### [PROBLEM TO SOLVE]
Print every line of the listing below, starting with the line that holds "419,1085 L 445,1109" and going on through the line that holds "1 5.4 0H5L5.5", both included, and print nothing else.

### [SUPPLIED ENTRIES]
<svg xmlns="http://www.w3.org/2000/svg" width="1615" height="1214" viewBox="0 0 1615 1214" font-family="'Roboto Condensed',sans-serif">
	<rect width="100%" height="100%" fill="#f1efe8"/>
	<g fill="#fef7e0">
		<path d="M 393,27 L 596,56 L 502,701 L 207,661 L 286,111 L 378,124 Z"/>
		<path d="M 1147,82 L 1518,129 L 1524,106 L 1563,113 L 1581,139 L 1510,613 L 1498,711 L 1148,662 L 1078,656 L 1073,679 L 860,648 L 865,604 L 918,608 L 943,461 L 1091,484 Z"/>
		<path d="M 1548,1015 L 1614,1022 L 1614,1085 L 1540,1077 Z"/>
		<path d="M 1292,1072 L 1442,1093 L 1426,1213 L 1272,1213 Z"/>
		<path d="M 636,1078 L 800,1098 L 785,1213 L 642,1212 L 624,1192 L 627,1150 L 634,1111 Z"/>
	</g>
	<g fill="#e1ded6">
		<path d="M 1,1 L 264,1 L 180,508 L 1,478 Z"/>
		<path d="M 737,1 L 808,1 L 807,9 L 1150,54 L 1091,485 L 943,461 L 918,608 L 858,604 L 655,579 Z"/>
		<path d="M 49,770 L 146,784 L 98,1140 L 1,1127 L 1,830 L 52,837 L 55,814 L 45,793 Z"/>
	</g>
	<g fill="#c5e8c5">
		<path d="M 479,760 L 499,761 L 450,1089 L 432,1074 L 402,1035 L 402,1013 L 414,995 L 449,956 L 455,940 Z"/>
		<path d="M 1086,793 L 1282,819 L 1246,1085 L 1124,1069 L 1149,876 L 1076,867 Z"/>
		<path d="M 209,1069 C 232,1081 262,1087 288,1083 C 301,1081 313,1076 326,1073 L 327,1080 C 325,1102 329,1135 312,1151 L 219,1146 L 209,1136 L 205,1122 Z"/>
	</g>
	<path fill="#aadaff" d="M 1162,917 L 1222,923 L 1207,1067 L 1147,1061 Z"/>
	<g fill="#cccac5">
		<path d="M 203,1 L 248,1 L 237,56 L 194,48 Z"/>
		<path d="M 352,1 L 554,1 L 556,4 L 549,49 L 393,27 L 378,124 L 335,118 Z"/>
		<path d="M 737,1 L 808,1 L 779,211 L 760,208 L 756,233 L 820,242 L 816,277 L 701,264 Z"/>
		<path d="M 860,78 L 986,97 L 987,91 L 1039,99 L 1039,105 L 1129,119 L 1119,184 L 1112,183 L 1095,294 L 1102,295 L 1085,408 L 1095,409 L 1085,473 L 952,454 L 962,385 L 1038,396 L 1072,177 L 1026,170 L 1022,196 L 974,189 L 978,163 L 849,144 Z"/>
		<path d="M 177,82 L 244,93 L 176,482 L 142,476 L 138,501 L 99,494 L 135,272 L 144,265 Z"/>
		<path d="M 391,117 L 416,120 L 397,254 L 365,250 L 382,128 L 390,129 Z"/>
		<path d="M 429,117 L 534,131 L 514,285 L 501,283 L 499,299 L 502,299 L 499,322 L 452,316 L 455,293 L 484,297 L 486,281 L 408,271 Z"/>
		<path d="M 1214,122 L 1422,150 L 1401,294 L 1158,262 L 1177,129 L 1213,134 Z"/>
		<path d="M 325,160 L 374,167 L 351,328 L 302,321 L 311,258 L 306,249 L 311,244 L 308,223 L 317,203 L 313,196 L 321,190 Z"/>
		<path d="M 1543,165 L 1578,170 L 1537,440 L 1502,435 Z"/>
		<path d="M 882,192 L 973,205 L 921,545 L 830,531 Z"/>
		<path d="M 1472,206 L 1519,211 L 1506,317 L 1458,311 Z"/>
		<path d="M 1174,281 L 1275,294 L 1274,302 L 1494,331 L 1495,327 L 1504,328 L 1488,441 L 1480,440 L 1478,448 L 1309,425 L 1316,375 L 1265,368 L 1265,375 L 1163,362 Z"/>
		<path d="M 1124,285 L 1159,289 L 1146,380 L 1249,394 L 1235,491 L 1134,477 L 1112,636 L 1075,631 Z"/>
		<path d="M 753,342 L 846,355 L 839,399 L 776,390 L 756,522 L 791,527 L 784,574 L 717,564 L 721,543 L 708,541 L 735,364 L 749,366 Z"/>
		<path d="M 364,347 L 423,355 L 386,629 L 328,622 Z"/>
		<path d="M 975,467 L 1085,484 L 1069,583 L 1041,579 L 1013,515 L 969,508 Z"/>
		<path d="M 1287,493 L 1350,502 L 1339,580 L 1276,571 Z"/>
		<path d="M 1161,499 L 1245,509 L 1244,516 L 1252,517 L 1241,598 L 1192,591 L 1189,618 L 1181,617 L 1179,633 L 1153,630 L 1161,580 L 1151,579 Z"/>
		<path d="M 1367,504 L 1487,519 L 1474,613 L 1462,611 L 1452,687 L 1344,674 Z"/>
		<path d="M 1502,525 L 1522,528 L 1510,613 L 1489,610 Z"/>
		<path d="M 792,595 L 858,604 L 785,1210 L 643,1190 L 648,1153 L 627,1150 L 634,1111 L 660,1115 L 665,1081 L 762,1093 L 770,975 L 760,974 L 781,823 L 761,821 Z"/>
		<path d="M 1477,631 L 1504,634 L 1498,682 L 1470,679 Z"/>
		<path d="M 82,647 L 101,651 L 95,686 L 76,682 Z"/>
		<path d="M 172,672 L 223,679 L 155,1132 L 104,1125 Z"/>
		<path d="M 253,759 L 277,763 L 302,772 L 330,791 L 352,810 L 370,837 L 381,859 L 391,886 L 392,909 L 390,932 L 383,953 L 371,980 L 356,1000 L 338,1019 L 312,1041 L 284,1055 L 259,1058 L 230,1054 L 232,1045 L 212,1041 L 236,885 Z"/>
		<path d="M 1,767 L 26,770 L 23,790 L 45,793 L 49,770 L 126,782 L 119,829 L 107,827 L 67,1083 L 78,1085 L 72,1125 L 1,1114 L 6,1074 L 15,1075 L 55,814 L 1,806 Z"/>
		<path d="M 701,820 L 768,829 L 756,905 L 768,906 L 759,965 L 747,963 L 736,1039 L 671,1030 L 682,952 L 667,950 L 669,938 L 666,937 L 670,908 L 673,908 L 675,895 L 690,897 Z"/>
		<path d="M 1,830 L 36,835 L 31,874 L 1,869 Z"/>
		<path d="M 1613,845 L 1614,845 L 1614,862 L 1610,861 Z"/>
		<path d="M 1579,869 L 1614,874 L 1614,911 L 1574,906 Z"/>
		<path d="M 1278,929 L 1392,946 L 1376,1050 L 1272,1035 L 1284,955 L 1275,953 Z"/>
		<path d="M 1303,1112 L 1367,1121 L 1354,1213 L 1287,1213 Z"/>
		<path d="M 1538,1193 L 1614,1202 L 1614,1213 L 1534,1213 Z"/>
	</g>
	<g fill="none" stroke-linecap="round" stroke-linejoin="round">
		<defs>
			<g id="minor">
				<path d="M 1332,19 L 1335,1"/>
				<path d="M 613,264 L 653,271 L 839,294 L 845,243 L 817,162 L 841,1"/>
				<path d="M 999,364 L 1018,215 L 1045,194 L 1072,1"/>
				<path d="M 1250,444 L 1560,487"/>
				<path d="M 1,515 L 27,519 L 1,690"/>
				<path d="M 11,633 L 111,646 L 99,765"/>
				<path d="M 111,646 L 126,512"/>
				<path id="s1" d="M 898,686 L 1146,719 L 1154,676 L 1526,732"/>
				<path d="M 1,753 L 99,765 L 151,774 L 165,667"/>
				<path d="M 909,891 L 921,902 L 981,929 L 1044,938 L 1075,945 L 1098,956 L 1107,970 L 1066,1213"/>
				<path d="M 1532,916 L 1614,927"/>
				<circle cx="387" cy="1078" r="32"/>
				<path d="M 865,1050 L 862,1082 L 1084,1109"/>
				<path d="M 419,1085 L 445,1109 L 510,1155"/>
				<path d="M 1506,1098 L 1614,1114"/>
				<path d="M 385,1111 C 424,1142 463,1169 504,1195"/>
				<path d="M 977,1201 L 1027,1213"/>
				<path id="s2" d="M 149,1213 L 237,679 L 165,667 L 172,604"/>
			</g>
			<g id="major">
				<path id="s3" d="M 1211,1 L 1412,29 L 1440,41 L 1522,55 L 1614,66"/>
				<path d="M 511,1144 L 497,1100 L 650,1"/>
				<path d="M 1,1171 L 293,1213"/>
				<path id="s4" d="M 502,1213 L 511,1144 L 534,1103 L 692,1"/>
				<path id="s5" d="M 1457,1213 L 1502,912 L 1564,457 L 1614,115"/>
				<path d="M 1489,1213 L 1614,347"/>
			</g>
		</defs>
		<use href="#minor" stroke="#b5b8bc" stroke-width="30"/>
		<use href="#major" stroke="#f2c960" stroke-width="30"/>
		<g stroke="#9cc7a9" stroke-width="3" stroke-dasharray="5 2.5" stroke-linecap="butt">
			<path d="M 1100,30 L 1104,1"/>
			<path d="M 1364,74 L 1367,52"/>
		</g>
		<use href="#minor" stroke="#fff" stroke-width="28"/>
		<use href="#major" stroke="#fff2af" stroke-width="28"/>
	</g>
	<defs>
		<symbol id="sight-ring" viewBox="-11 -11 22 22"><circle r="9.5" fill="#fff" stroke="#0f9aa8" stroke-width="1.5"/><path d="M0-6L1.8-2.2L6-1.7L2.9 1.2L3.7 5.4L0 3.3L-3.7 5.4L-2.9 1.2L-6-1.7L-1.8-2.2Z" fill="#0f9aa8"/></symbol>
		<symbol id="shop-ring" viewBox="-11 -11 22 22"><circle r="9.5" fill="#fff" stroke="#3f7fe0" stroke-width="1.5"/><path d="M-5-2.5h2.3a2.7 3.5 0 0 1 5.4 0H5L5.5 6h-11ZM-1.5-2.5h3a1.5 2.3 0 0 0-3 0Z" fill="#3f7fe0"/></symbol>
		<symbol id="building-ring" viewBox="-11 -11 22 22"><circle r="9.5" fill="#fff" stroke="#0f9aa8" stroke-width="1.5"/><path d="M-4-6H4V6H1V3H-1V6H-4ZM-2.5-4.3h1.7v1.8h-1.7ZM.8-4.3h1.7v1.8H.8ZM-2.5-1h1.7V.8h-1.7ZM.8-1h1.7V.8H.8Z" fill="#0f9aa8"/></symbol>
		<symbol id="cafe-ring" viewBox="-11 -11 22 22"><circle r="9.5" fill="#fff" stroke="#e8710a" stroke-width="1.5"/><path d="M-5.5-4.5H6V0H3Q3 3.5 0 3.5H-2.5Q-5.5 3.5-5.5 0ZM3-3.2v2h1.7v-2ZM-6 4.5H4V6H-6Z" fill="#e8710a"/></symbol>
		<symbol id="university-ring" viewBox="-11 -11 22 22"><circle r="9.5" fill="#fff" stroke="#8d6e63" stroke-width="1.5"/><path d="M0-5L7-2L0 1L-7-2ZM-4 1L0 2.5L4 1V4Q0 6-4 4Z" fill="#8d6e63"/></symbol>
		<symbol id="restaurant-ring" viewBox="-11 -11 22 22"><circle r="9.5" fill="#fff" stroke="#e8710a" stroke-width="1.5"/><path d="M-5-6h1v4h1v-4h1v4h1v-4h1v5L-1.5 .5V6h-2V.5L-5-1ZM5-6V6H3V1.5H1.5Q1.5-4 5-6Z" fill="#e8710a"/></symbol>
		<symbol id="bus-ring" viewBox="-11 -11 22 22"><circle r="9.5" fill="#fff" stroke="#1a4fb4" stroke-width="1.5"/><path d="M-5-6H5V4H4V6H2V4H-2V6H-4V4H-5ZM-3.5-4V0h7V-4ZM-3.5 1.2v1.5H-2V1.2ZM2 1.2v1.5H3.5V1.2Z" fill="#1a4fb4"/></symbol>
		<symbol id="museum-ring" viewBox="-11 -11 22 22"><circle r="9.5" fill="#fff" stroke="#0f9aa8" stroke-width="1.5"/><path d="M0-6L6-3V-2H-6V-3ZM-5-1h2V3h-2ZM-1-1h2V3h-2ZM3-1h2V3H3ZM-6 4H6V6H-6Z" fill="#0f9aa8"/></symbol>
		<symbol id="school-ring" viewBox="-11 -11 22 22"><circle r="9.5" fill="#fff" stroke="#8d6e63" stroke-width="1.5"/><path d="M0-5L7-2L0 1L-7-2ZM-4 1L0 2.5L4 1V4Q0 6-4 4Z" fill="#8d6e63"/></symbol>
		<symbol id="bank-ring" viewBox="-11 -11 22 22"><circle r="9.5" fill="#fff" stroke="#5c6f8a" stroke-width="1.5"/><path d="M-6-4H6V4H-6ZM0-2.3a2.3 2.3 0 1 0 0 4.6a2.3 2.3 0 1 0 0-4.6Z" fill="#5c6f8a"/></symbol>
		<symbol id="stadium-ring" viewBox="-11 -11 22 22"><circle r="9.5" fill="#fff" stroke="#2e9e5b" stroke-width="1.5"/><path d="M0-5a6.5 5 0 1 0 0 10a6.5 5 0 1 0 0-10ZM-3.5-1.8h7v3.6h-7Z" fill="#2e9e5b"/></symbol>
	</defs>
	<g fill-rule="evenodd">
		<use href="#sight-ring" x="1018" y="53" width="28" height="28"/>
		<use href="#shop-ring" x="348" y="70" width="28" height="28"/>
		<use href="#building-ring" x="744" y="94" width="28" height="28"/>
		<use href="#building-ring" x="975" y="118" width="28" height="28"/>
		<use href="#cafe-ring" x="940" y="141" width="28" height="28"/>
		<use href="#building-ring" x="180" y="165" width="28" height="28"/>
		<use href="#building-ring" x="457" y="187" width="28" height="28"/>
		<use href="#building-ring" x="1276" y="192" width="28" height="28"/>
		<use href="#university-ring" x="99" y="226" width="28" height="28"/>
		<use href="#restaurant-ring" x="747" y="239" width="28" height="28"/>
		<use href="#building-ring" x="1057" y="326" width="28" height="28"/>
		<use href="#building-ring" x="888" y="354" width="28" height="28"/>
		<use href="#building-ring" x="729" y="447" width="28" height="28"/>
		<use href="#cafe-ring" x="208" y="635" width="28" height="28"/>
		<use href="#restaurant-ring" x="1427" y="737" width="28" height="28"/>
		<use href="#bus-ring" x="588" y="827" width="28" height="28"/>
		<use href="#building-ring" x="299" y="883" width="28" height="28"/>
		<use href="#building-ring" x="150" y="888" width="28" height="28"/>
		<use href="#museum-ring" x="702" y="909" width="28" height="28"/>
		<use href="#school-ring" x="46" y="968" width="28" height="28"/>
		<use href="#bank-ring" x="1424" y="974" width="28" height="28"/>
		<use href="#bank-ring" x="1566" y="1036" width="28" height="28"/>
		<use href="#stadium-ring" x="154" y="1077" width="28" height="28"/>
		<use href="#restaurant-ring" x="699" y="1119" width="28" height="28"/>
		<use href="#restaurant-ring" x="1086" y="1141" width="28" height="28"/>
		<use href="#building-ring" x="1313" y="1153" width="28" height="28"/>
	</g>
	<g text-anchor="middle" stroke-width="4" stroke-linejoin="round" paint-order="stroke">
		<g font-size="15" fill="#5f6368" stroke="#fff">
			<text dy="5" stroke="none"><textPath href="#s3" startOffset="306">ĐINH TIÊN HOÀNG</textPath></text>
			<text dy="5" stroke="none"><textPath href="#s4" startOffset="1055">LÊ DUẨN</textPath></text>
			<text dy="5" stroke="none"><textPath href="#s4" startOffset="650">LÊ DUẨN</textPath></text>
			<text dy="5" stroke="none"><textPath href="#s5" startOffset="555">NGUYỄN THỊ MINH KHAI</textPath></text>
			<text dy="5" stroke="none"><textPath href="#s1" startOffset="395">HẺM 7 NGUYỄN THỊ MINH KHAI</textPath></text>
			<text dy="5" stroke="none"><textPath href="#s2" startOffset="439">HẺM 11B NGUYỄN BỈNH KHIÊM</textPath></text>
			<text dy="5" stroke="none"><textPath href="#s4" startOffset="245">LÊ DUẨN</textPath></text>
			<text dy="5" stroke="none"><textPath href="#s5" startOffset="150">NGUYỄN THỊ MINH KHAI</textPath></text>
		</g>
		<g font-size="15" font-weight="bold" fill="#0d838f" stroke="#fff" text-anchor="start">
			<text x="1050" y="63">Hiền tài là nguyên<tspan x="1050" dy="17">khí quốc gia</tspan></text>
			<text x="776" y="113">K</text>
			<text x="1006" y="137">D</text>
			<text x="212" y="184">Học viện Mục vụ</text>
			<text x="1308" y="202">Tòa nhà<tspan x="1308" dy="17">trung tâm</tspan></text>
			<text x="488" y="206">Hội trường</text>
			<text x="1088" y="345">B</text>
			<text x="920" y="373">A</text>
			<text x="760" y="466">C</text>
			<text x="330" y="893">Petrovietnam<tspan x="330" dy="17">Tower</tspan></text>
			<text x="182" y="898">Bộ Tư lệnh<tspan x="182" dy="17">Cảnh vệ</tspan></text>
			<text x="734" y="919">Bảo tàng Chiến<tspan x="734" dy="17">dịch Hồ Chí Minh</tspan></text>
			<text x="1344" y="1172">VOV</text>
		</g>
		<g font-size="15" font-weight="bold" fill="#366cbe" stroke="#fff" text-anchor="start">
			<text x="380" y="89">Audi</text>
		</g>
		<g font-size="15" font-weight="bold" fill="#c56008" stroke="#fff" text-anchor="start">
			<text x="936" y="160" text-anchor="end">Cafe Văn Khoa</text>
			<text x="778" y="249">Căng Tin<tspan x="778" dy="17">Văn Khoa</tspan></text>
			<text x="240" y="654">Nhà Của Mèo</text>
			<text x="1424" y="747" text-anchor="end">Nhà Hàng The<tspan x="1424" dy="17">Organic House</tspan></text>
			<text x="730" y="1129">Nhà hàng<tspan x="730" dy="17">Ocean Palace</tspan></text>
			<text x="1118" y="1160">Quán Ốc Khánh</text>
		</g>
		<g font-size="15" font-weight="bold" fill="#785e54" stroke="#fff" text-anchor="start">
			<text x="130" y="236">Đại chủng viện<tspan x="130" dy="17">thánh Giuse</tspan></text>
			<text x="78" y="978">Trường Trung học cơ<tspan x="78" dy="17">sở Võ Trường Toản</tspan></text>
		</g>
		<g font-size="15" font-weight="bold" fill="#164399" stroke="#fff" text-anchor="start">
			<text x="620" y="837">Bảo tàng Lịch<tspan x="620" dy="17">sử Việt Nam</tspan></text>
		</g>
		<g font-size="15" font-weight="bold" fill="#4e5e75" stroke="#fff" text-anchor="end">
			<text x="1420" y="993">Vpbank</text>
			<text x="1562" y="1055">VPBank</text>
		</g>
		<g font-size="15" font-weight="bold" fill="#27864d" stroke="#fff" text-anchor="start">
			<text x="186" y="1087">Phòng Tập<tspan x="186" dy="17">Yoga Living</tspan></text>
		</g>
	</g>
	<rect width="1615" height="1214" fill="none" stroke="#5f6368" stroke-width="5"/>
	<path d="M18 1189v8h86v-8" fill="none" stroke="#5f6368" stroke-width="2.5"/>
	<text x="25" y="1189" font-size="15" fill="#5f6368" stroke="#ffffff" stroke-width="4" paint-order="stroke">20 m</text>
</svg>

### [ANSWER TO THIS EXERCISE]
				<path d="M 419,1085 L 445,1109 L 510,1155"/>
				<path d="M 1506,1098 L 1614,1114"/>
				<path d="M 385,1111 C 424,1142 463,1169 504,1195"/>
				<path d="M 977,1201 L 1027,1213"/>
				<path id="s2" d="M 149,1213 L 237,679 L 165,667 L 172,604"/>
			</g>
			<g id="major">
				<path id="s3" d="M 1211,1 L 1412,29 L 1440,41 L 1522,55 L 1614,66"/>
				<path d="M 511,1144 L 497,1100 L 650,1"/>
				<path d="M 1,1171 L 293,1213"/>
				<path id="s4" d="M 502,1213 L 511,1144 L 534,1103 L 692,1"/>
				<path id="s5" d="M 1457,1213 L 1502,912 L 1564,457 L 1614,115"/>
				<path d="M 1489,1213 L 1614,347"/>
			</g>
		</defs>
		<use href="#minor" stroke="#b5b8bc" stroke-width="30"/>
		<use href="#major" stroke="#f2c960" stroke-width="30"/>
		<g stroke="#9cc7a9" stroke-width="3" stroke-dasharray="5 2.5" stroke-linecap="butt">
			<path d="M 1100,30 L 1104,1"/>
			<path d="M 1364,74 L 1367,52"/>
		</g>
		<use href="#minor" stroke="#fff" stroke-width="28"/>
		<use href="#major" stroke="#fff2af" stroke-width="28"/>
	</g>
	<defs>
		<symbol id="sight-ring" viewBox="-11 -11 22 22"><circle r="9.5" fill="#fff" stroke="#0f9aa8" stroke-width="1.5"/><path d="M0-6L1.8-2.2L6-1.7L2.9 1.2L3.7 5.4L0 3.3L-3.7 5.4L-2.9 1.2L-6-1.7L-1.8-2.2Z" fill="#0f9aa8"/></symbol>
		<symbol id="shop-ring" viewBox="-11 -11 22 22"><circle r="9.5" fill="#fff" stroke="#3f7fe0" stroke-width="1.5"/><path d="M-5-2.5h2.3a2.7 3.5 0 0 1 5.4 0H5L5.5 6h-11ZM-1.5-2.5h3a1.5 2.3 0 0 0-3 0Z" fill="#3f7fe0"/></symbol>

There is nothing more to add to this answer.